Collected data
-------------------------

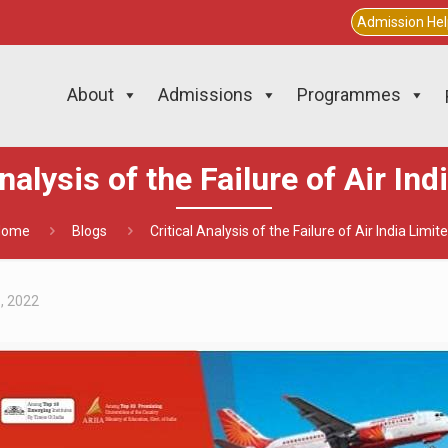
Admission He
About
Admissions
Programmes
Analysis of the Failure of Air Ind
Home
Blogs
Critical Analysis of the Failure of Air India Limit
1, 2022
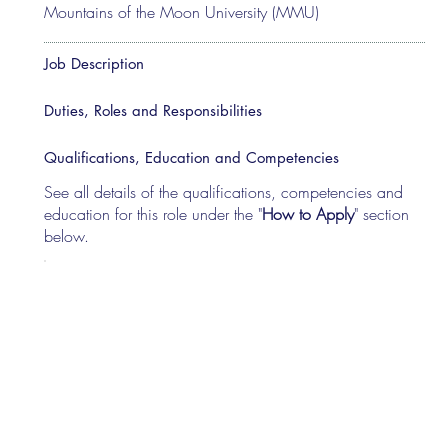
Mountains of the Moon University (MMU)
Job Description
Duties, Roles and Responsibilities
Qualifications, Education and Competencies
See all details of the qualifications, competencies and
education for this role under the "
How to Apply
" section
below.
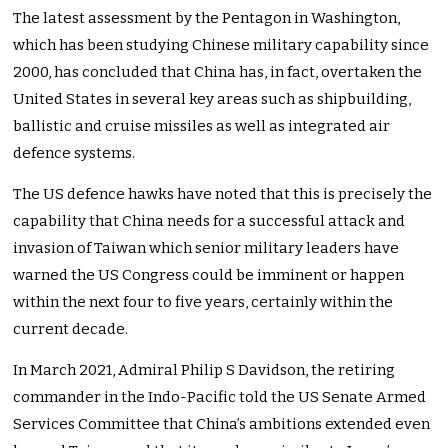
The latest assessment by the Pentagon in Washington,
which has been studying Chinese military capability since
2000, has concluded that China has, in fact, overtaken the
United States in several key areas such as shipbuilding,
ballistic and cruise missiles as well as integrated air
defence systems.
The US defence hawks have noted that this is precisely the
capability that China needs for a successful attack and
invasion of Taiwan which senior military leaders have
warned the US Congress could be imminent or happen
within the next four to five years, certainly within the
current decade.
In March 2021, Admiral Philip S Davidson, the retiring
commander in the Indo-Pacific told the US Senate Armed
Services Committee that China’s ambitions extended even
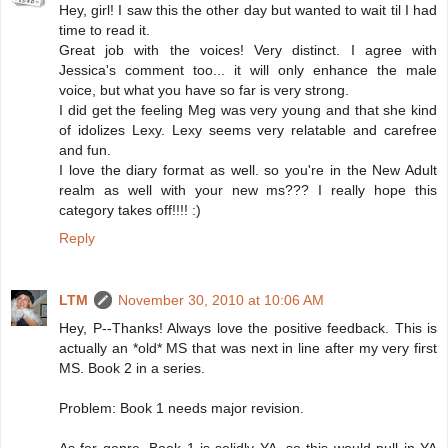
Hey, girl! I saw this the other day but wanted to wait til I had
time to read it.
Great job with the voices! Very distinct. I agree with
Jessica's comment too... it will only enhance the male
voice, but what you have so far is very strong.
I did get the feeling Meg was very young and that she kind
of idolizes Lexy. Lexy seems very relatable and carefree
and fun.
I love the diary format as well. so you're in the New Adult
realm as well with your new ms??? I really hope this
category takes off!!!! :)
Reply
LTM
November 30, 2010 at 10:06 AM
Hey, P--Thanks! Always love the positive feedback. This is
actually an *old* MS that was next in line after my very first
MS. Book 2 in a series.
Problem: Book 1 needs major revision.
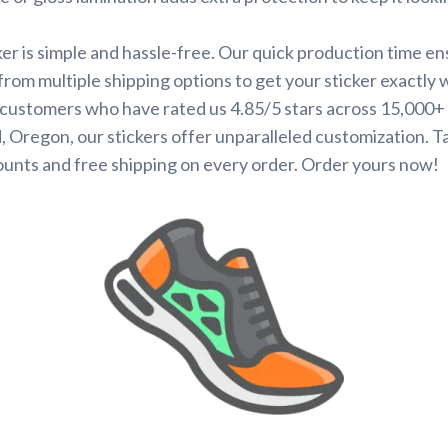
ker is simple and hassle-free. Our quick production time en
 from multiple shipping options to get your sticker exactly
d customers who have rated us 4.85/5 stars across 15,000+
 Oregon, our stickers offer unparalleled customization. 
ounts and free shipping on every order. Order yours now!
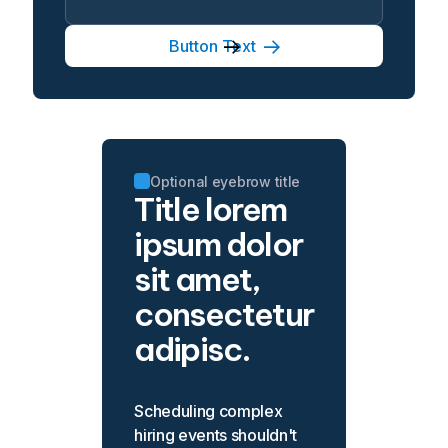
Button Text
Optional eyebrow title
Title lorem
ipsum dolor
sit amet,
consectetur
adipisc.
Scheduling complex
hiring events shouldn't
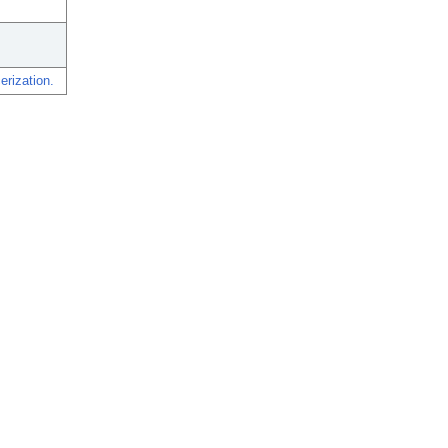
erization.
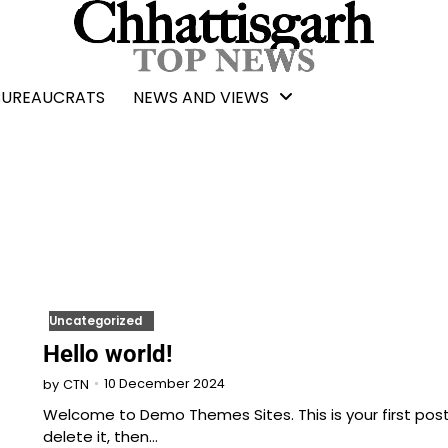
BUREAUCRATS
NEWS AND VIEWS
Uncategorized
Hello world!
10 December 2024
by
CTN
Welcome to Demo Themes Sites. This is your first post.
delete it, then…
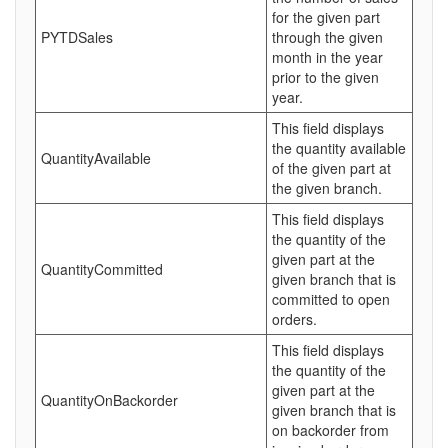
for the given part
PYTDSales
through the given
month in the year
prior to the given
year.
This field displays
the quantity available
QuantityAvailable
of the given part at
the given branch.
This field displays
the quantity of the
given part at the
QuantityCommitted
given branch that is
committed to open
orders.
This field displays
the quantity of the
given part at the
QuantityOnBackorder
given branch that is
on backorder from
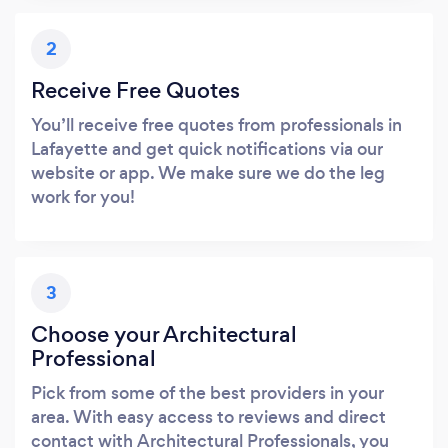
2
Receive Free Quotes
You’ll receive free quotes from professionals in
Lafayette and get quick notifications via our
website or app. We make sure we do the leg
work for you!
3
Choose your Architectural
Professional
Pick from some of the best providers in your
area. With easy access to reviews and direct
contact with Architectural Professionals, you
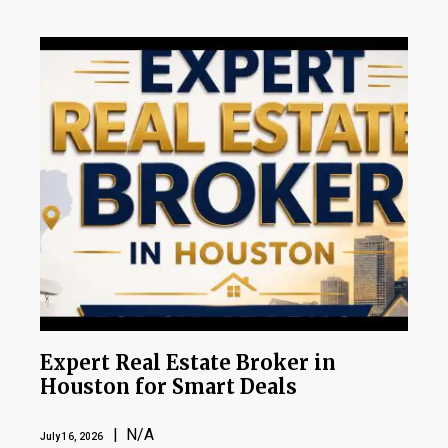
Expert Real Estate Broker in
Houston for Smart Deals
| N/A
July 16, 2026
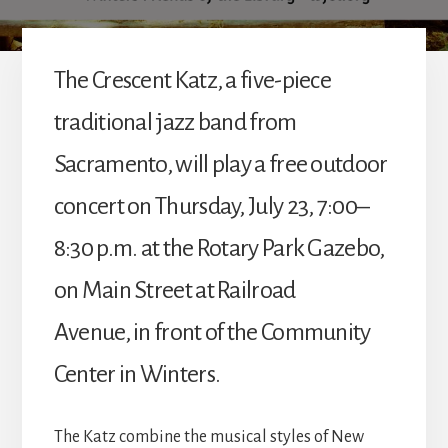
The Crescent Katz, a five-piece
traditional jazz band from
Sacramento, will play a free outdoor
concert on Thursday, July 23, 7:00–
8:30 p.m. at the Rotary Park Gazebo,
on Main Street at Railroad
Avenue, in front of the Community
Center in Winters.
The Katz combine the musical styles of New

-------------------------

What this task involves:
Output the records above exactly, omitting the pictures.

Result:
Admission He
About
Admissions
Programmes
Analysis of the Failure of Air Ind
Home
Blogs
Critical Analysis of the Failure of Air India Limit
1, 2022
Mountains of the Moon University (MMU)
Job Description
Duties, Roles and Responsibilities
Qualifications, Education and Competencies
See all details of the qualifications, competencies and
education for this role under the "
How to Apply
" section
below.
The latest assessment by the Pentagon in Washington,
which has been studying Chinese military capability since
2000, has concluded that China has, in fact, overtaken the
United States in several key areas such as shipbuilding,
ballistic and cruise missiles as well as integrated air
defence systems.
The US defence hawks have noted that this is precisely the
capability that China needs for a successful attack and
invasion of Taiwan which senior military leaders have
warned the US Congress could be imminent or happen
within the next four to five years, certainly within the
current decade.
In March 2021, Admiral Philip S Davidson, the retiring
commander in the Indo-Pacific told the US Senate Armed
Services Committee that China’s ambitions extended even
Hey, girl! I saw this the other day but wanted to wait til I had
time to read it.
Great job with the voices! Very distinct. I agree with
Jessica's comment too... it will only enhance the male
voice, but what you have so far is very strong.
I did get the feeling Meg was very young and that she kind
of idolizes Lexy. Lexy seems very relatable and carefree
and fun.
I love the diary format as well. so you're in the New Adult
realm as well with your new ms??? I really hope this
category takes off!!!! :)
Reply
LTM
November 30, 2010 at 10:06 AM
Hey, P--Thanks! Always love the positive feedback. This is
actually an *old* MS that was next in line after my very first
MS. Book 2 in a series.
Problem: Book 1 needs major revision.
ker is simple and hassle-free. Our quick production time en
 from multiple shipping options to get your sticker exactly
d customers who have rated us 4.85/5 stars across 15,000+
 Oregon, our stickers offer unparalleled customization. 
ounts and free shipping on every order. Order yours now!
Button Text
Optional eyebrow title
Title lorem
ipsum dolor
sit amet,
consectetur
adipisc.
Scheduling complex
hiring events shouldn't
erization.
BUREAUCRATS
NEWS AND VIEWS
Uncategorized
Hello world!
10 December 2024
by
CTN
Welcome to Demo Themes Sites. This is your first post.
delete it, then…
for the given part
PYTDSales
through the given
month in the year
prior to the given
year.
This field displays
the quantity available
QuantityAvailable
of the given part at
the given branch.
This field displays
the quantity of the
given part at the
QuantityCommitted
given branch that is
committed to open
orders.
This field displays
the quantity of the
given part at the
QuantityOnBackorder
given branch that is
on backorder from
2
Receive Free Quotes
You’ll receive free quotes from professionals in
Lafayette and get quick notifications via our
website or app. We make sure we do the leg
work for you!
3
Choose your Architectural
Professional
Pick from some of the best providers in your
area. With easy access to reviews and direct
contact with Architectural Professionals, you
Expert Real Estate Broker in
Houston for Smart Deals
| N/A
July 16, 2026
The Crescent Katz, a five-piece
traditional jazz band from
Sacramento, will play a free outdoor
concert on Thursday, July 23, 7:00–
8:30 p.m. at the Rotary Park Gazebo,
on Main Street at Railroad
Avenue, in front of the Community
Center in Winters.
The Katz combine the musical styles of New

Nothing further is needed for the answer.